Work item
Can you copy out the data word for word, starting with the line that contains "2019-05-30 13:16:36" and going on through the last line of the data, with the pictures left out?

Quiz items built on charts
•••

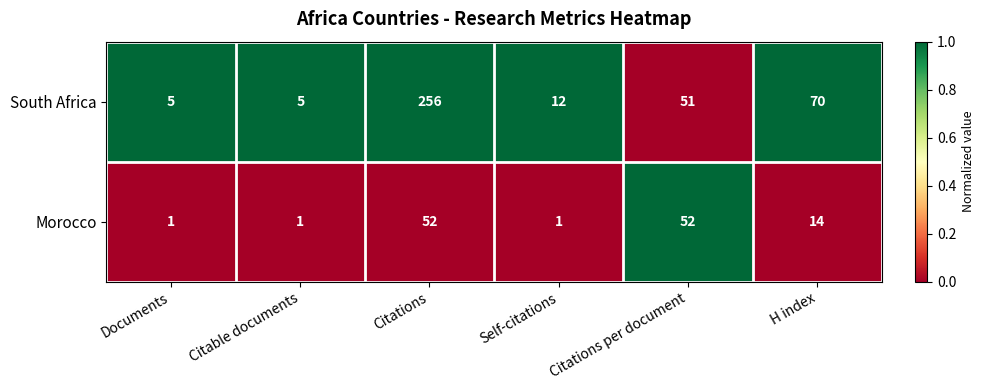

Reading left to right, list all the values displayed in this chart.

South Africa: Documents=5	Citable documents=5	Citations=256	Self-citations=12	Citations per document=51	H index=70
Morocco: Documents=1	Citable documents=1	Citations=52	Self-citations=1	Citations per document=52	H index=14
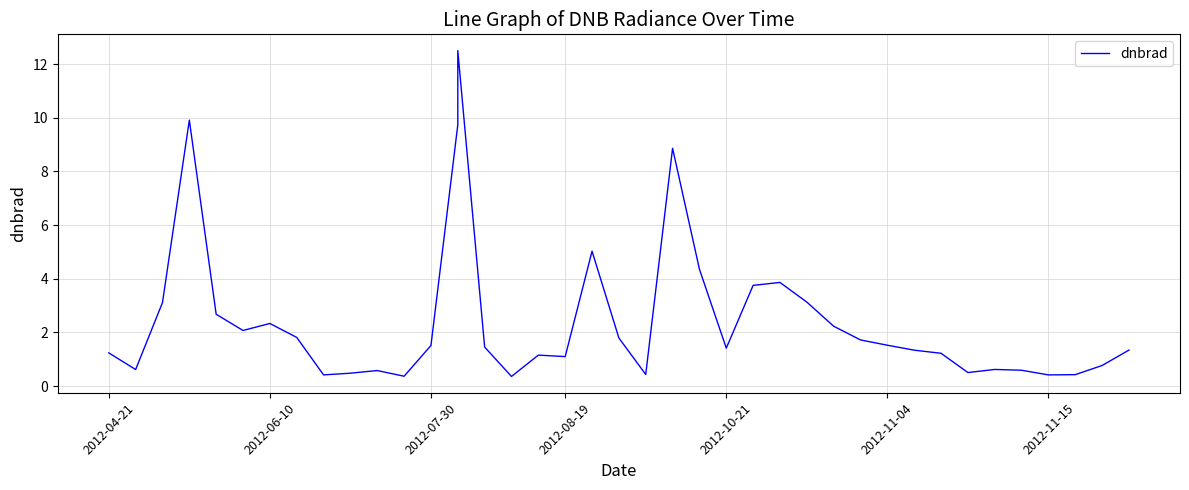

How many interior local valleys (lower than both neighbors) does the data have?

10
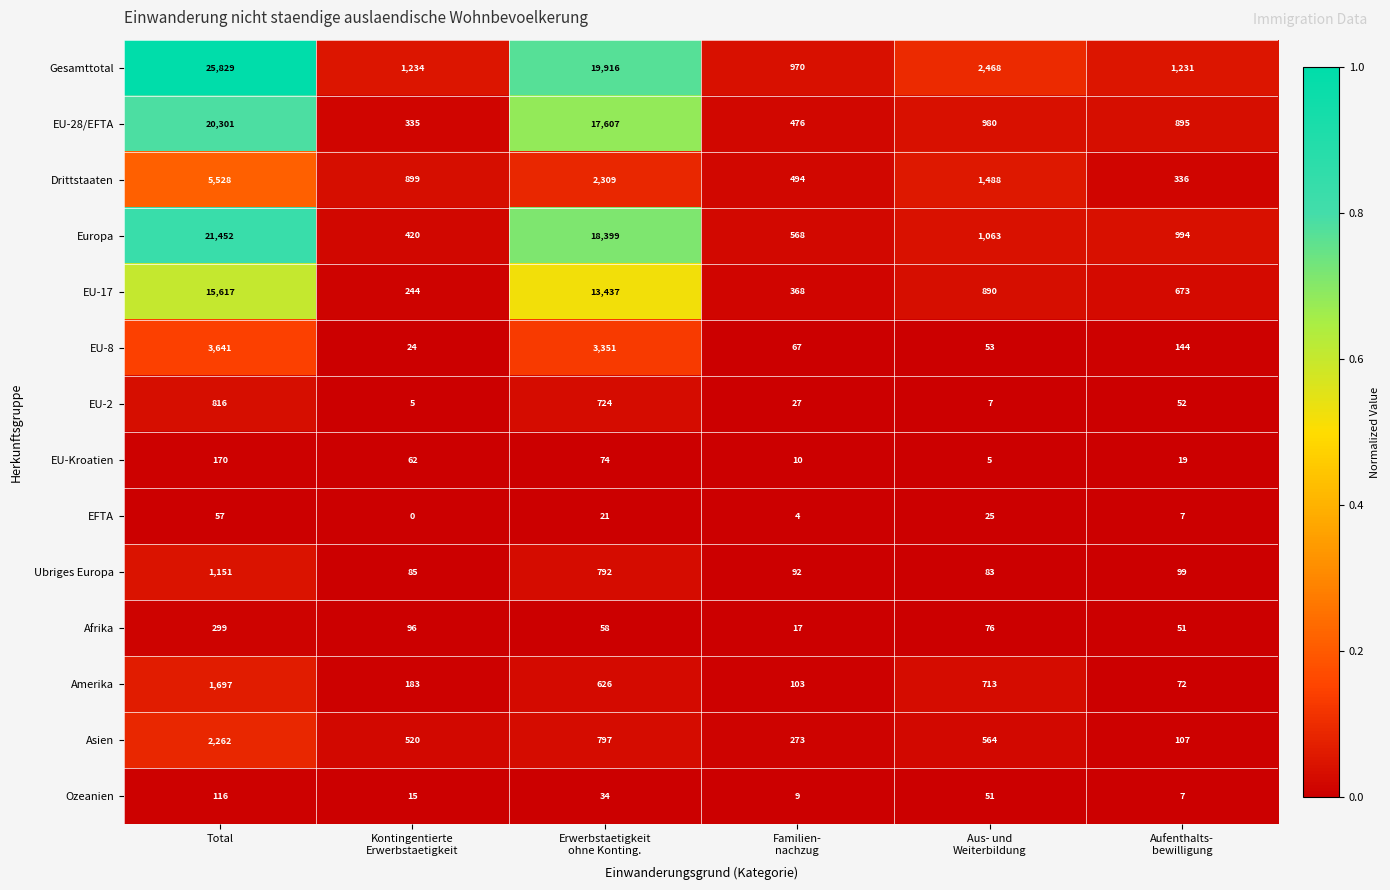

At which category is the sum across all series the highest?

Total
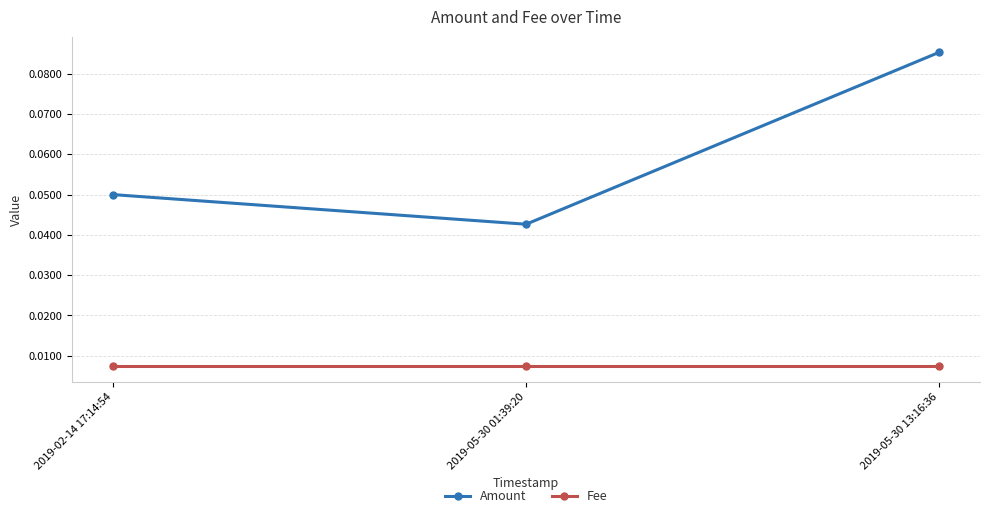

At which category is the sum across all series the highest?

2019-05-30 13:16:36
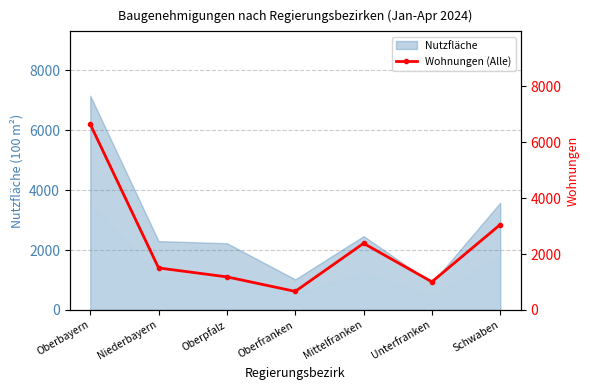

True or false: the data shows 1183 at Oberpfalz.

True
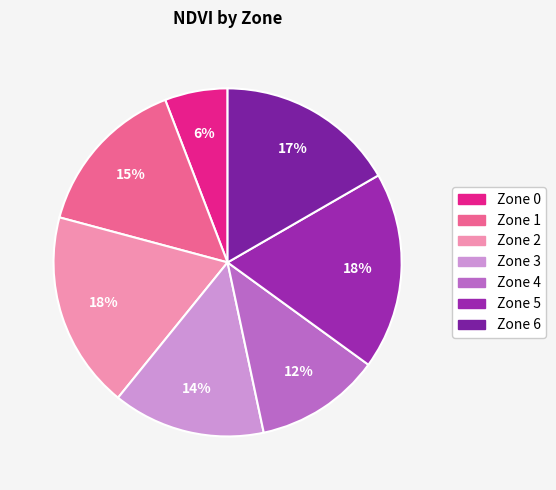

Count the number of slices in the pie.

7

•••

Your solution
2019-05-30 13:16:36

True or false: the data shows 1183 at Oberpfalz.

True

Count the number of slices in the pie.

7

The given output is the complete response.